Here’s another pair of images taken with different camera settings. This time, I was adjusting the ISO and the colour balance (auto vs. cloudy) and you can clearly see how much of the lushness and depth of the greenery was restored by adjusting the colours.
“Imagine,” he says “having to hike through here, that kind of underbrush full of poison oak as you chart or prospect, and then on top of that you have to average 15 miles per day or you miss your float plane back out.” Then, pointing to the reeds below “And as if that wasn’t bad enough, picture how much water must come rushing through here in a big rainforest dump that it’s bent the reeds over like that along the ground.”
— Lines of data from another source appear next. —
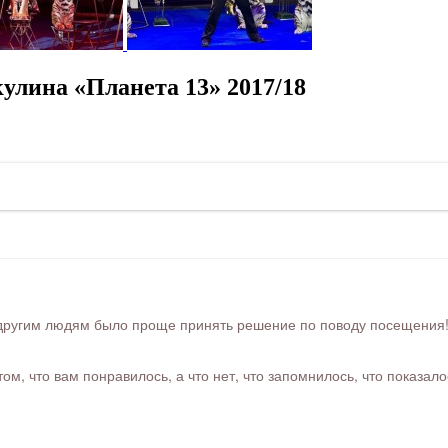
улина «Планета 13» 2017/18
ругим людям было проще принять решение по поводу посещения! Ра
м, что вам понравилось, а что нет, что запомнилось, что показал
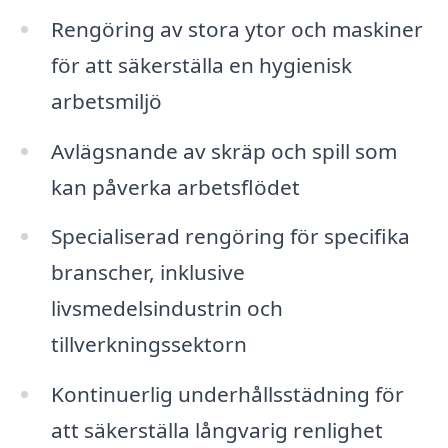
Rengöring av stora ytor och maskiner
för att säkerställa en hygienisk
arbetsmiljö
Avlägsnande av skräp och spill som
kan påverka arbetsflödet
Specialiserad rengöring för specifika
branscher, inklusive
livsmedelsindustrin och
tillverkningssektorn
Kontinuerlig underhållsstädning för
att säkerställa långvarig renlighet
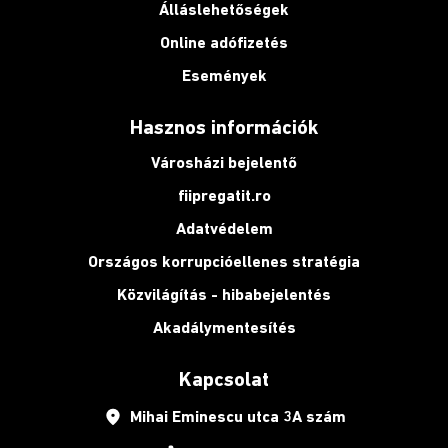
Álláslehetőségek
Online adófizetés
Események
Hasznos információk
Városházi bejelentő
fiipregatit.ro
Adatvédelem
Országos korrupcióellenes stratégia
Közvilágítás - hibabejelentés
Akadálymentesítés
Kapcsolat
place
Mihai Eminescu utca 3A szám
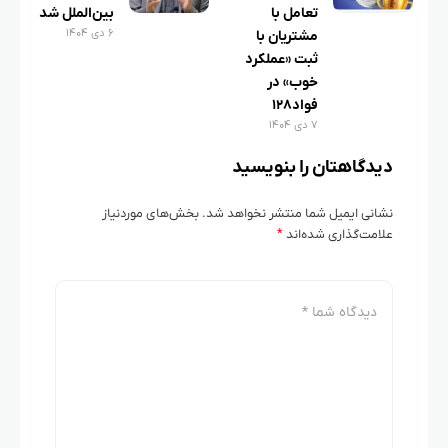
تعامل با
بین‌الملل شد
۶ دی ۱۴۰۴
مشتریان با
ثبت «عملکرد
خوب» در
فواد۱۲۸
۷ دی ۱۴۰۴
دیدگاهتان را بنویسید
نشانی ایمیل شما منتشر نخواهد شد.
بخش‌های موردنیاز
علامت‌گذاری شده‌اند
*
From a distance, this splintered tree looked like a mess of mossy boards; I thought someone had tried to build a lean-to type shelter to live out here and the forest was taking it back. As you can probably see, it’s actually just the way a fallen tree trunk has splintered.
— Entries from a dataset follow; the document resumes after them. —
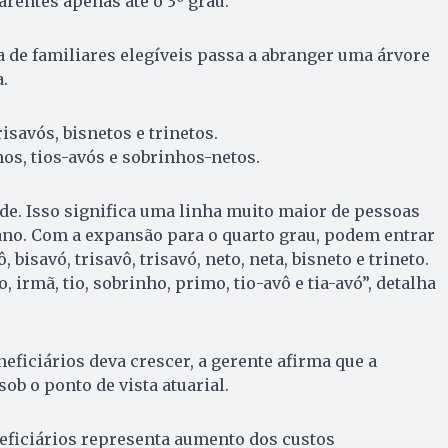
arentes apenas até o 3º grau.
ta de familiares elegíveis passa a abranger uma árvore
.
risavós, bisnetos e trinetos.
os, tios-avós e sobrinhos-netos.
de. Isso significa uma linha muito maior de pessoas
ano. Com a expansão para o quarto grau, podem entrar
, bisavó, trisavô, trisavó, neto, neta, bisneto e trineto.
, irmã, tio, sobrinho, primo, tio-avô e tia-avó”, detalha
ficiários deva crescer, a gerente afirma que a
ob o ponto de vista atuarial.
eficiários representa aumento dos custos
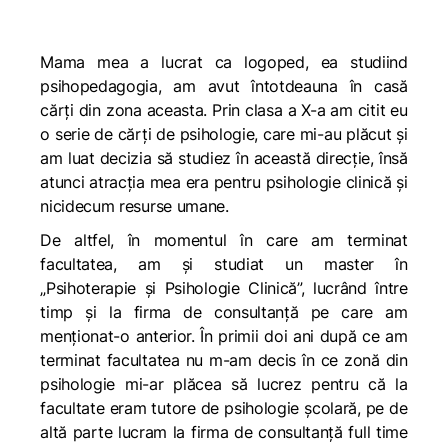
Mama mea a lucrat ca logoped, ea studiind
psihopedagogia, am avut întotdeauna în casă
cărți din zona aceasta. Prin clasa a X-a am citit eu
o serie de cărți de psihologie, care mi-au plăcut și
am luat decizia să studiez în această direcție, însă
atunci atracția mea era pentru psihologie clinică și
nicidecum resurse umane.
De altfel, în momentul în care am terminat
facultatea, am și studiat un master în
„Psihoterapie și Psihologie Clinică”, lucrând între
timp și la firma de consultanță pe care am
menționat-o anterior. În primii doi ani după ce am
terminat facultatea nu m-am decis în ce zonă din
psihologie mi-ar plăcea să lucrez pentru că la
facultate eram tutore de psihologie școlară, pe de
altă parte lucram la firma de consultanță full time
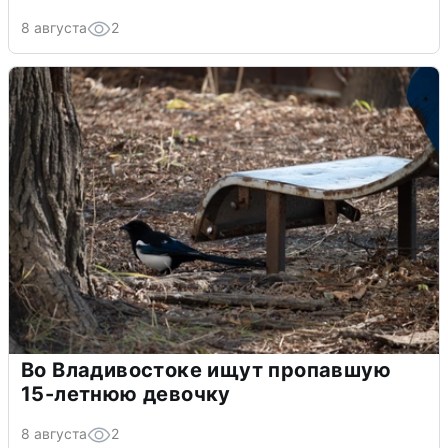
8 августа
2
Во Владивостоке ищут пропавшую
15-летнюю девочку
8 августа
2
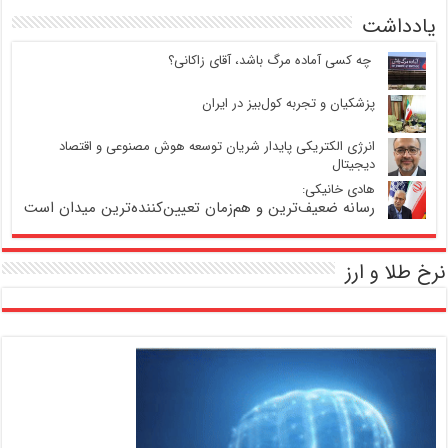
یادداشت
‍ چه کسی آماده مرگ باشد، آقای زاکانی؟
پزشکیان و تجربه کول‌بیز در ایران
انرژی الکتریکی پایدار شریان توسعه هوش مصنوعی و اقتصاد
دیجیتال
هادی خانیکی:
رسانه ضعیف‌ترین و هم‌زمان تعیین‌کننده‌ترین میدان است
نرخ طلا و ارز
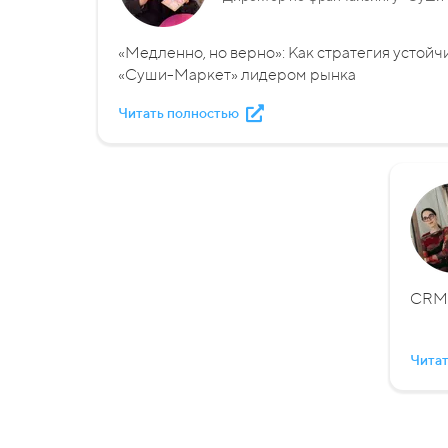
«Медленно, но верно»: Как стратегия устойч
«Суши-Маркет» лидером рынка
Читать полностью
CRM-
Читат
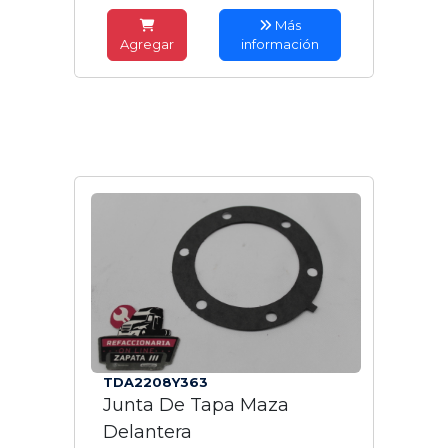
Más
Agregar
información
TDA2208Y363
Junta De Tapa Maza
Delantera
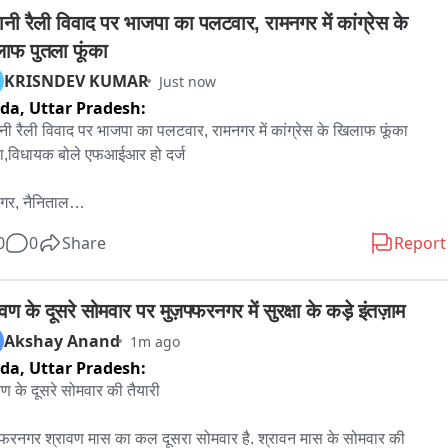
मेदार वहीं करते हैं शौच, नहीं दिखती भगवान के मंदिर की तस्वीरें。
्वानी रैली विवाद पर भाजपा का पलटवार, रामनगर में कांग्रेस के 
ाफ पुतला फूंका
KRISNDEV KUMAR
Just now
ida,
Uttar Pradesh:
्वानी रैली विवाद पर भाजपा का पलटवार, रामनगर में कांग्रेस के खिलाफ फूंका 
ा,विधायक बोले एफआईआर हो दर्ज

गर, नैनिताल

वानी में कांग्रेस की रैली के दौरान एसएसपी कार्यालय में कथित अभद्रता के आरोपों 
0
0
Share
Report
ेकर सियासी घमासान तेज हो गया है,मामले के विरोध में भाजपा ने कांग्रेस के 
फ मोर्चा खोलते हुए प्रदेश अध्यक्ष गणेश गोदियाल और नेता प्रतिपक्ष यशपाल आर्य 
ीखे सवाल उठाए. इसी क्रम में रामनगर में भी भाजपा कार्यकर्ताओं ने कांग्रेस का 
वण के दूसरे सोमवार पर मुज़फ्फरनगर में सुरक्षा के कड़े इंतज़ाम
ा फूंककर विरोध प्रदर्शन किया.

Akshay Anand
1m ago
ा नेताओं ने आरोप लगाया कि कांग्रेस नेता सत्ता के अहंकार में पुलिस प्रशासन के 
ida,
Uttar Pradesh:
अभद्र व्यवहार कर रहे हैं,उनका कहना है कि एसएसपी कार्यालय में पुलिस 
वण के दूसरे सोमवार की तैयारी

ारियों के साथ कथित तौर पर जिस तरह का व्यवहार हुआ, वह बेहद गंभीर और 
ीय है.

्फरनगर श्रावण मास का कल दूसरा सोमवार है. श्रावन मास के सोमवार की 
गर विधायक दीवान सिंह बिष्ट ने कहा कि हल्द्वानी में रैली के नाम पर जिस तरह की 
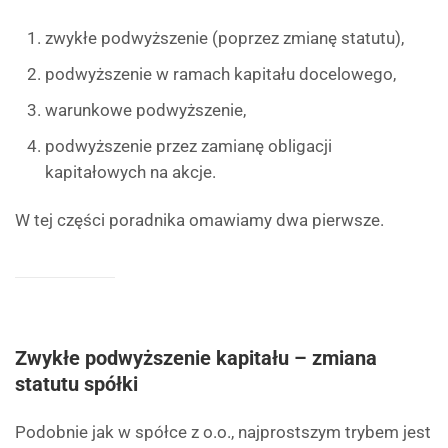
zwykłe podwyższenie (poprzez zmianę statutu),
podwyższenie w ramach kapitału docelowego,
warunkowe podwyższenie,
podwyższenie przez zamianę obligacji
kapitałowych na akcje.
W tej części poradnika omawiamy dwa pierwsze.
Zwykłe podwyższenie kapitału – zmiana
statutu spółki
Podobnie jak w spółce z o.o., najprostszym trybem jest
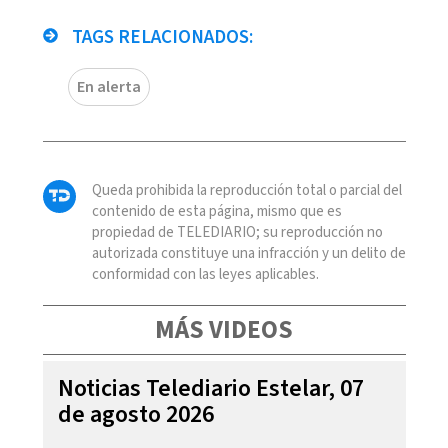
TAGS RELACIONADOS:
En alerta
Queda prohibida la reproducción total o parcial del
contenido de esta página, mismo que es
propiedad de TELEDIARIO; su reproducción no
autorizada constituye una infracción y un delito de
conformidad con las leyes aplicables.
MÁS VIDEOS
Noticias Telediario Estelar, 07
de agosto 2026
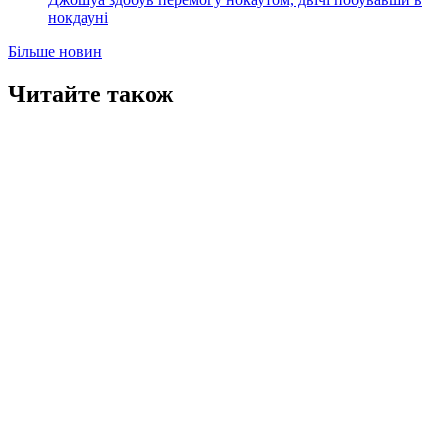
нокдауні
Більше новин
Читайте також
This massive tree was at one point blocking the path, and was nearly as tall as I was. You can see where they had to cut through it to open the path up. Even though that tree was never cut standing upright, the loggers put in a neat looking wedge-type cut, like the previous stump should have had. My supervisor wonders if they were just in the habit of cutting their trees like that so they did it anyway, or if they were in the habit of cutting fallen trees like that to hide their bad cuts…
The largest tree in the Cathedral Grove is seen here, with another impressive fallen log in front of it. What’s interesting is that this same fallen log was there at least 50 years ago as my supervisor visited it as a kid. These trees not long live for hundreds of years, they also take hundreds of years to decay after they fall, perhaps due in part to the ability of cedar to resist insects and to a lesser degree, fungus. The bark has been worn to a glass-like finish over the years from all the people climbing on it to get pictures in front of the largest tree.
The weather changed every few minutes on the drive back, with bright, sunny skies very suddenly leading to rain as we ducked into another valley, reminding us that we were in a rain forest. It was something else to see mountains wrapped in clouds, and even one peak that had a bit of snow still. Since it’s so hard to capture the magesty of distant mountains in a picture (since the contrast with the sky is generally poor), I’ve left this one as a fairly high resolution, so you will have to click here to see it.
Finally, we’re back to the hotel, and oddly enough the housekeeping staff has picked up my dirty laundry from the corner to which I banished it until repacking time and folded it neatly. Weird.
The conference begins in earnest at 8 am, so I’m off to bed now.